Veröffentlicht am 30.03.12

Arm und Reich in Deutschland

In einem öffentlichen Vortrag den der Soziologe Michael Hartmann im Rahmen der Juniorakademie im Gymnasium von Achern  gehalten hat, beschreibt er unter dem Titel „Arm und Reich in Deutschland“ einen gesellschaftlichen Skandal und läßt dessen bildungspolitische Relevanz hervortreten.

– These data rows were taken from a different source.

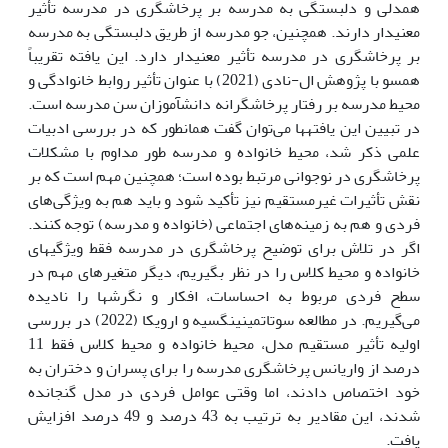
همدلی و دلبستگی به مدرسه بر پرخاشگری در مدرسه تأثیر
معنی­دار دارند. همچنین، جو مدرسه از طریق دلبستگی به مدرسه
بر پرخاشگری در مدرسه تأثیر معنی­دار دارد. این یافته تقریباً
همسو با پژوهش ال-نادی (2021) با عنوان تأثیر روابط خانوادگی و
محیط مدرسه بر رفتار پرخاشگرانه دانش­آموزان سن مدرسه است.
در تبیین این یافته­ها می‌توان گفت همان­طور که در بررسی ادبیات
علمی ذکر شد، محیط خانواده و مدرسه طور مداوم با مشکلات
پرخاشگری در نوجوانی مرتبط بوده است؛ همچنین مهم است که بر
نقش تأثیرات غیرمستقیم نیز تأکید شود و باید هم به ویژگی‌های
فردی و هم به زمینه‌های اجتماعی (خانواده و مدرسه) توجه کنند.
اگر در تلاش برای توضیح پرخاشگری در مدرسه فقط ویژگی­های
خانواده و محیط کلاس را در نظر بگیریم، دیگر متغیرهای مهم در
سطح فردی مربوط به احساسات، افکار و نگرش­ها را نادیده
می‌گیریم. در مطالعه سوتاتمینینگسیه و ارویکا (2022) در بررسی
اولیه تأثیر مستقیم مدل، محیط خانواده و محیط کلاس فقط 11
درصد از واریانس پرخاشگری مدرسه را برای پسران و دختران به
خود اختصاص دادند، اما وقتی عوامل فردی در مدل گنجانده
شدند، این مقادیر به ترتیب به 43 درصد و 49 درصد افزایش
یافت.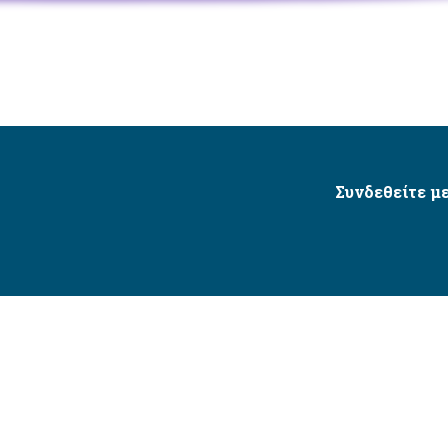
Συνδεθείτε με
Δήμος Αγίου Δημητρίου Ⓒ 2026 / All Rights Reserved
τητας δικτυακού τόπου με βάση το πρότυπο WCAG 2.1 AA 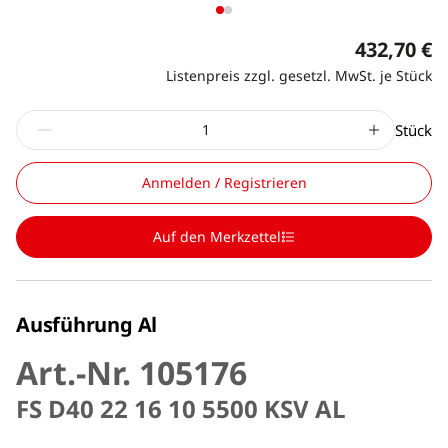
432,70 €
Listenpreis zzgl. gesetzl. MwSt. je Stück
Stück
Anmelden / Registrieren
Auf den Merkzettel
Ausführung Al
Art.-Nr. 105176
FS D40 22 16 10 5500 KSV AL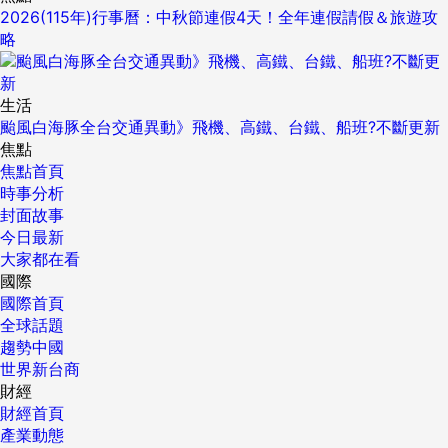
2026(115年)行事曆：中秋節連假4天！全年連假請假＆旅遊攻
略
生活
颱風白海豚全台交通異動》飛機、高鐵、台鐵、船班?不斷更新
焦點
焦點首頁
時事分析
封面故事
今日最新
大家都在看
國際
國際首頁
全球話題
趨勢中國
世界新台商
財經
財經首頁
產業動態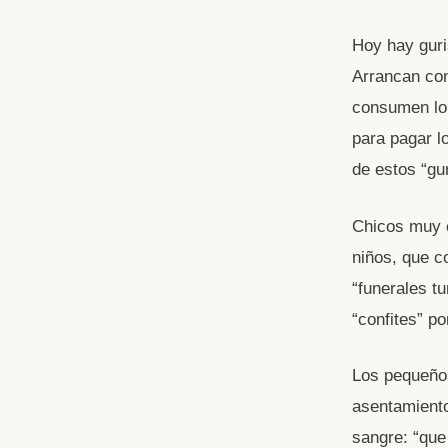
Hoy hay guri
Arrancan con
consumen lo 
para pagar l
de estos “gu
Chicos muy c
niños, que c
“funerales t
“confites” po
Los pequeños
asentamiento
sangre: “que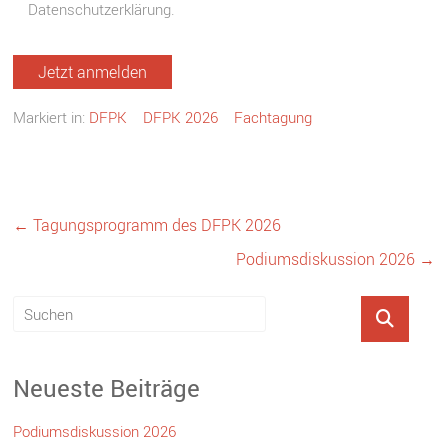
Datenschutzerklärung.
Markiert in:
DFPK
DFPK 2026
Fachtagung
←
Tagungsprogramm des DFPK 2026
Podiumsdiskussion 2026
→
Neueste Beiträge
Podiumsdiskussion 2026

Der Vortrag wurde in der Reihe „SWR2 Aula“ am 23.03.2012 gesendet und kann als Mitschnitt in der Mediathak der ARD angehört und heruntergeladen werden.

Kommentar MP:

„Arm und Reich in Deutschland“ ist kein Thema, von dem man sagen könnte, daß es im Zentrum pädagogischer Debatten steht. Aber es ist, wie der Sozialwissenschaftler von der TU Darmstadt Michael Hartmann nahelegt, von höchster bildungspolitischer Relevanz. In seinem Vortrag beschreibt er die dramatischen Folgen, die das rasant wachsende Wohlstandgefälle und die rasant wachsenden Einkommensunterschiede für die Bildung und damit auch für den Zusammenhalt und den sozialen Frieden in unsere Gesellschaft bedeuten könnten.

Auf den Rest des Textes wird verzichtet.